Could A Bacon-Scented Arm Patch Quell Meat Cravings?

In partnership with plant-based food company Strong Roots, Professor Charles Spence of Oxford University has invented scratch and sniff stickers for your food cravings.

In addition to his duties as a professor of experimental psychology, Spence is the author of Gastrophysics: The New Science of Eating, and developed the patch to manipulate the wearer's sensory perception, since the senses of smell and taste are entwined. The theory: By taking a big whiff of bacon whenever they're in the mood to chomp down on some juicy, succulent meat, the wearer will find themselves satiated by the smell of an artificial bacon sticker alone, and will more easily adjust to a plant-based diet without carnivorous cravings derailing their efforts.

"Our sense of smell is strongly connected to our ability to taste, therefore experiencing food related cues such as smelling a bacon aroma can lead us to imagine the act of eating that food," said Spence to The Telegraph. "Imagine eating enough bacon and you might find yourself sated."

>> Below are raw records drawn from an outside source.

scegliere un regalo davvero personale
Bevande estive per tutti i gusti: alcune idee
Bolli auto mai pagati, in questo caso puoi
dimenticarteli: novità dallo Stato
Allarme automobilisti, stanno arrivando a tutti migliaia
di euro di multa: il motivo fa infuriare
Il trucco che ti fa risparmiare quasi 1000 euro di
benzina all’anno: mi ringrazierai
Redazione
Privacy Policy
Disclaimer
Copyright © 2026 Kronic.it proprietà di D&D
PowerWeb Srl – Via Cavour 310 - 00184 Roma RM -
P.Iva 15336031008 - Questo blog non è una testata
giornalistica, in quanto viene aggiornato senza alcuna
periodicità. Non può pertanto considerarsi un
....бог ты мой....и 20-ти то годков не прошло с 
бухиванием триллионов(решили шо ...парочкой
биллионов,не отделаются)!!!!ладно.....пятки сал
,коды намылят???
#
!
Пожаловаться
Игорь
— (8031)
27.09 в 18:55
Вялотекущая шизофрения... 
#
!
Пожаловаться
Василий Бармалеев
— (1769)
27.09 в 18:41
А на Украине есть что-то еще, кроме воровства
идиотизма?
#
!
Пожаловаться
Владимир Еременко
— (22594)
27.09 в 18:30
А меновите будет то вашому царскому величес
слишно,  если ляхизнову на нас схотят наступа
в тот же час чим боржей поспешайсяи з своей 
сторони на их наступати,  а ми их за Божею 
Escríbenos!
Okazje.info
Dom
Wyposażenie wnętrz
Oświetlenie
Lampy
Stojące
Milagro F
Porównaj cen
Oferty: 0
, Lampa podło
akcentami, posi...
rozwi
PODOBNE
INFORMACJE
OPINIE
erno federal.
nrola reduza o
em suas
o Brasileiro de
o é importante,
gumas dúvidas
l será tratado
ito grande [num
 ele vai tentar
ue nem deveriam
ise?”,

The patches are produced by Strong Roots, which is currently testing them with a small sample of people who are trying to adapt to vegetarian diets. If trials are successful the company plans to bring them to market, and it's clear that Strong Roots is pretty confident that trials will be successful, because they've already signed a celebrity spokesperson: a British boxer named Tommy Fury who was a runner-up on the British reality show Love Island. This whole damn thing feels like a gigantic missed steak.